(Stored items)
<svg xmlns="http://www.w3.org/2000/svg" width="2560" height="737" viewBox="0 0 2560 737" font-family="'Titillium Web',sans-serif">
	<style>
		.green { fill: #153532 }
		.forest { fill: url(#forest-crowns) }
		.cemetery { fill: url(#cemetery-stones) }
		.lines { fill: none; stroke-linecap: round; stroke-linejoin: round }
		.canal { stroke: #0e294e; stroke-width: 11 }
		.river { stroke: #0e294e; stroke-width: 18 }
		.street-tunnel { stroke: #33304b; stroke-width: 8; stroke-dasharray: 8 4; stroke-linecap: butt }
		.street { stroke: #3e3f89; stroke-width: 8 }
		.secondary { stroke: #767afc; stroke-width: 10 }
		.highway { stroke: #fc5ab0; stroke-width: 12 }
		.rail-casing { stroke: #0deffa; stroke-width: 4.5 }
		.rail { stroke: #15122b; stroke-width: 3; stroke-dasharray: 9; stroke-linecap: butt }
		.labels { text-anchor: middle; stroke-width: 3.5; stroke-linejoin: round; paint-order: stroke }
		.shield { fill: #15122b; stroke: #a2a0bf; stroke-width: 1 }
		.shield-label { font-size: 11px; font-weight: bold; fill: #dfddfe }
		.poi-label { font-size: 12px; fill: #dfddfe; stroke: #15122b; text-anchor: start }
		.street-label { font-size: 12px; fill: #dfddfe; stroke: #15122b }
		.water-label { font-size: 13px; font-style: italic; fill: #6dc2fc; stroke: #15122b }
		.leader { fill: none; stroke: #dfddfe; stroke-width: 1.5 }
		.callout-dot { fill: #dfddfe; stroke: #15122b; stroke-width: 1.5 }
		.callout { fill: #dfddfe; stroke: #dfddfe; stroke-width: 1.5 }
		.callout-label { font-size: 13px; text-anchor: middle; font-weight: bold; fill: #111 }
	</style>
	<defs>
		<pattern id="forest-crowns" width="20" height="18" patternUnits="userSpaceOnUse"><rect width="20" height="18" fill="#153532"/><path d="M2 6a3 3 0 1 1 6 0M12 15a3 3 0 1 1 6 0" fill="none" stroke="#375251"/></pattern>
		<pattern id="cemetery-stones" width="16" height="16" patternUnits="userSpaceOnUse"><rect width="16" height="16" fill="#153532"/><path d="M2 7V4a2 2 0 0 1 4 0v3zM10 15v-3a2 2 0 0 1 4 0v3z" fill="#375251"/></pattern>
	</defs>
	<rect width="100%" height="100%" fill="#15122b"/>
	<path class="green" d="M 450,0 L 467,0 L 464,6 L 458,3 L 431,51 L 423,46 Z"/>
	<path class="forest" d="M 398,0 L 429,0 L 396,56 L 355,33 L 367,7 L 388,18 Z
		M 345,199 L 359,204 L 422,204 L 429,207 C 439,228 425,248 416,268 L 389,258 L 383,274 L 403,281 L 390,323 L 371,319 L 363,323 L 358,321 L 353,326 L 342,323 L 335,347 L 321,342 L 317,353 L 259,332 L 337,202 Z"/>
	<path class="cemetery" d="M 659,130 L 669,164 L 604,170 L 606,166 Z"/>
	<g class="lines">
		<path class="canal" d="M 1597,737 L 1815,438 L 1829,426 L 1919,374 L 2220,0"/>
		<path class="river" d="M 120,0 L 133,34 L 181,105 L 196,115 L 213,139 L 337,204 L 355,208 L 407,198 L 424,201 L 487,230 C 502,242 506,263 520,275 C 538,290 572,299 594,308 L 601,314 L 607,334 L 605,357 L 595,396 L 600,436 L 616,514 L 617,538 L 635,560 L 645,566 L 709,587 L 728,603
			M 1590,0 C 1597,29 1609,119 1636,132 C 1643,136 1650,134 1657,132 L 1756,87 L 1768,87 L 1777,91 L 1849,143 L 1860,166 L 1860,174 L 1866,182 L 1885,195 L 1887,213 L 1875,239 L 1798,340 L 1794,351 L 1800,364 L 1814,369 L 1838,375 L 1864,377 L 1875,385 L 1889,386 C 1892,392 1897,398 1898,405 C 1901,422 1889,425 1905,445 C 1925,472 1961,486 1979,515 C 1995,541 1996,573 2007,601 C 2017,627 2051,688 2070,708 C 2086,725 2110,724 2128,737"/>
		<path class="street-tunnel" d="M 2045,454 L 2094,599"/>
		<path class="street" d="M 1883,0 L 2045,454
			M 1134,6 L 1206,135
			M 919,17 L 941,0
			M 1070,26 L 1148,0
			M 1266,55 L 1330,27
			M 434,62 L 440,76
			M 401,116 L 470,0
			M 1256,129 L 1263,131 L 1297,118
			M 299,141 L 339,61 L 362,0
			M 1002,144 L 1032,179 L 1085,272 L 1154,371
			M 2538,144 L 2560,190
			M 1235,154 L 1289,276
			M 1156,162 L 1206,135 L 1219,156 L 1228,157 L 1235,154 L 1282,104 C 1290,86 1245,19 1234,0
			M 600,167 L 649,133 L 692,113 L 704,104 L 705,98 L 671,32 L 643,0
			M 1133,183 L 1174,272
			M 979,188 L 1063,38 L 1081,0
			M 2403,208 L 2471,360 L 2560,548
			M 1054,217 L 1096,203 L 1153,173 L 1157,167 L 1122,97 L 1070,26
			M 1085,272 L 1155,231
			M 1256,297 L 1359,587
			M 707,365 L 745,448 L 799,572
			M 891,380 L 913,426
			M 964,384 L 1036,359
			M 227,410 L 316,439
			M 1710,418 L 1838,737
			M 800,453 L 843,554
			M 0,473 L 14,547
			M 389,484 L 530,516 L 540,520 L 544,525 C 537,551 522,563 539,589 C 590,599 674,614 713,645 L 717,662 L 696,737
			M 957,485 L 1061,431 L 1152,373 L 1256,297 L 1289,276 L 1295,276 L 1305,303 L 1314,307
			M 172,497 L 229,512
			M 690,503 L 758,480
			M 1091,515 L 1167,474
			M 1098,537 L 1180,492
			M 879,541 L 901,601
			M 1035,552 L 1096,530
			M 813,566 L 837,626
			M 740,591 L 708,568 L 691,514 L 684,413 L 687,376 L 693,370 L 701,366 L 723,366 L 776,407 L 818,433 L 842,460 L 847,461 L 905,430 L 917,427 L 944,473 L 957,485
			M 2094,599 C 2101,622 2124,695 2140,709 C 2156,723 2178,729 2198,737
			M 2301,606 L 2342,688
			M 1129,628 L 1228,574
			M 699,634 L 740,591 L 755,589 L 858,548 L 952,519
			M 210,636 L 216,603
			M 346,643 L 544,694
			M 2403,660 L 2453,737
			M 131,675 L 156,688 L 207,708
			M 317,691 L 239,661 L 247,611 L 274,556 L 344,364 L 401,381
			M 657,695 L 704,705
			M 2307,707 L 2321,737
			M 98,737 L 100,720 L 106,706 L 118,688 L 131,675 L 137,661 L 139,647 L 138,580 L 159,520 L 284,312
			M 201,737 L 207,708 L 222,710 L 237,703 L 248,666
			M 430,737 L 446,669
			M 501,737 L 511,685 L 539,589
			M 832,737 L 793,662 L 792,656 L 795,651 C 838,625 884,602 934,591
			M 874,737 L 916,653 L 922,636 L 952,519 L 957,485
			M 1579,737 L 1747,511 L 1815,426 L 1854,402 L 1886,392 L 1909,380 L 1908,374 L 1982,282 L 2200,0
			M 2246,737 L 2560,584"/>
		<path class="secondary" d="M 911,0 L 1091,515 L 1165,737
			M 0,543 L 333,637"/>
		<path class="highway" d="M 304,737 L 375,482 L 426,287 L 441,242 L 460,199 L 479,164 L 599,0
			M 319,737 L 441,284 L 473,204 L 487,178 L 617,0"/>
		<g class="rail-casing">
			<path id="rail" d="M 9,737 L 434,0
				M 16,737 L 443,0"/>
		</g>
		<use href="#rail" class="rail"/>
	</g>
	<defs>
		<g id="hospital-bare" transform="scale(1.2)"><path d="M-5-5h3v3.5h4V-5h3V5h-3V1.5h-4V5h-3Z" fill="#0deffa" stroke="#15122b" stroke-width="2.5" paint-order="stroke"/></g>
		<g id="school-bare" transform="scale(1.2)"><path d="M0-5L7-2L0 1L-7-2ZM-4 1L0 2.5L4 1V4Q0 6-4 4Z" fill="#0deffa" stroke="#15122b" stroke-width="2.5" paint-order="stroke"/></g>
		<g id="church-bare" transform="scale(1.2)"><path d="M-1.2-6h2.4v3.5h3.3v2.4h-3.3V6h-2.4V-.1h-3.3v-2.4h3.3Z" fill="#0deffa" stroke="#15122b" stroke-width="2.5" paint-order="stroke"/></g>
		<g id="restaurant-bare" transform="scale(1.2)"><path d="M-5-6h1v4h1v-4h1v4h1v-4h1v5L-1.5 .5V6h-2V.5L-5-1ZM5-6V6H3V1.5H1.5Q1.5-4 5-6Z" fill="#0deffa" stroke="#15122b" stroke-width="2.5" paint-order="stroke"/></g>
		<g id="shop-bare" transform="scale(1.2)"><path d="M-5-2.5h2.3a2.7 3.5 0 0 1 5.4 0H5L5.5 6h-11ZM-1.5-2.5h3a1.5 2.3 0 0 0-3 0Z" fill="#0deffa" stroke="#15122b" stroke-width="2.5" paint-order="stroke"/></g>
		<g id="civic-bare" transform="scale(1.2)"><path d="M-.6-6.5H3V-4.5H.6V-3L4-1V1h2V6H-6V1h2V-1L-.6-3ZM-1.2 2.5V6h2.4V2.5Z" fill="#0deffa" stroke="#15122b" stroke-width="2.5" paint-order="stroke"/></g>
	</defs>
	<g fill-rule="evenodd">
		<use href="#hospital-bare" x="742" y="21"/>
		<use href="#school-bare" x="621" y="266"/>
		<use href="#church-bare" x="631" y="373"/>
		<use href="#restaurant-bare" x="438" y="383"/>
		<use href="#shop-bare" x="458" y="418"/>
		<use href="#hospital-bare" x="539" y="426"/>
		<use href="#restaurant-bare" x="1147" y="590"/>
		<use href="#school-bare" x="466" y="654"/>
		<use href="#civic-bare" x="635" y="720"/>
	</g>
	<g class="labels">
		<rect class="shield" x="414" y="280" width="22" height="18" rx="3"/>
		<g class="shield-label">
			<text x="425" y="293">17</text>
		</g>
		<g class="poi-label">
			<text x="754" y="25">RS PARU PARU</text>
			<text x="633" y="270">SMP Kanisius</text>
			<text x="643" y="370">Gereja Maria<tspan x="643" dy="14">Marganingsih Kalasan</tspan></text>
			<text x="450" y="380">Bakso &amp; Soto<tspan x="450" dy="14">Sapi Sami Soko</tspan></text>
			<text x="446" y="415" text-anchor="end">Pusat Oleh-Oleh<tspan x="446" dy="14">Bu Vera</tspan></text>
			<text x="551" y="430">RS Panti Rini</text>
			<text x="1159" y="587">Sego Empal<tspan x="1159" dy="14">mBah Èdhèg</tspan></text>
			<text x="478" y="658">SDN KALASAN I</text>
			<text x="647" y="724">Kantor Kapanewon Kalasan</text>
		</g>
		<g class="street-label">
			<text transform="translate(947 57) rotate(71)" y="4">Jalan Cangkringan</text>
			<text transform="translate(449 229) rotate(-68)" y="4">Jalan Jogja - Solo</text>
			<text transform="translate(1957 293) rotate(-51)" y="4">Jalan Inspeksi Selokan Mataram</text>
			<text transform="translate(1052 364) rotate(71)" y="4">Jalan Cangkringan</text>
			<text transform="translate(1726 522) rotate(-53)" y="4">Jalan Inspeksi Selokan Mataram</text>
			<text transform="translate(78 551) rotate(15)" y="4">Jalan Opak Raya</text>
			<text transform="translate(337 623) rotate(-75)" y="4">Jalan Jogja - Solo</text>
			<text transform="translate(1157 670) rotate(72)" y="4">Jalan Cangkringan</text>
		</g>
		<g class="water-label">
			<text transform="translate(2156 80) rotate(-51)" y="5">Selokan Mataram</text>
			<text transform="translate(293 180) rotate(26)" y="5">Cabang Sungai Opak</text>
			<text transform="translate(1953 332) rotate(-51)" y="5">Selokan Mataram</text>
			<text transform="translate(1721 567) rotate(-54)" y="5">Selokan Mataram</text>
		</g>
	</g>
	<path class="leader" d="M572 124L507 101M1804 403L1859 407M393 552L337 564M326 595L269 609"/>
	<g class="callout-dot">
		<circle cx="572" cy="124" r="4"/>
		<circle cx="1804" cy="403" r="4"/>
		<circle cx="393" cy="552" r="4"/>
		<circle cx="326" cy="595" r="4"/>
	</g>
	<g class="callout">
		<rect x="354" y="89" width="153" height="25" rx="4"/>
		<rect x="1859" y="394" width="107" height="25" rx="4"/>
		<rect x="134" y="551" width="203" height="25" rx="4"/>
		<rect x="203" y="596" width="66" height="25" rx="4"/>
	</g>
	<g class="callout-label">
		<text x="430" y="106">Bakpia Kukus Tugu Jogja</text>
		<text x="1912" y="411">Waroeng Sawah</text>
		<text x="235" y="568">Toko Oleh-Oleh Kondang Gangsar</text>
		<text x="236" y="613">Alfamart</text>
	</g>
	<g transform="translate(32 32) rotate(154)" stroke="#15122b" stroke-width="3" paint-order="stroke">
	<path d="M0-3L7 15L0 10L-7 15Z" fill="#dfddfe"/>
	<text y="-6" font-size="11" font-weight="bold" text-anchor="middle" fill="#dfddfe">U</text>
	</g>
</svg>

= Problem requirements =
A single number is the answer here: how many lines above carry the string "callout"?

= Task response =
6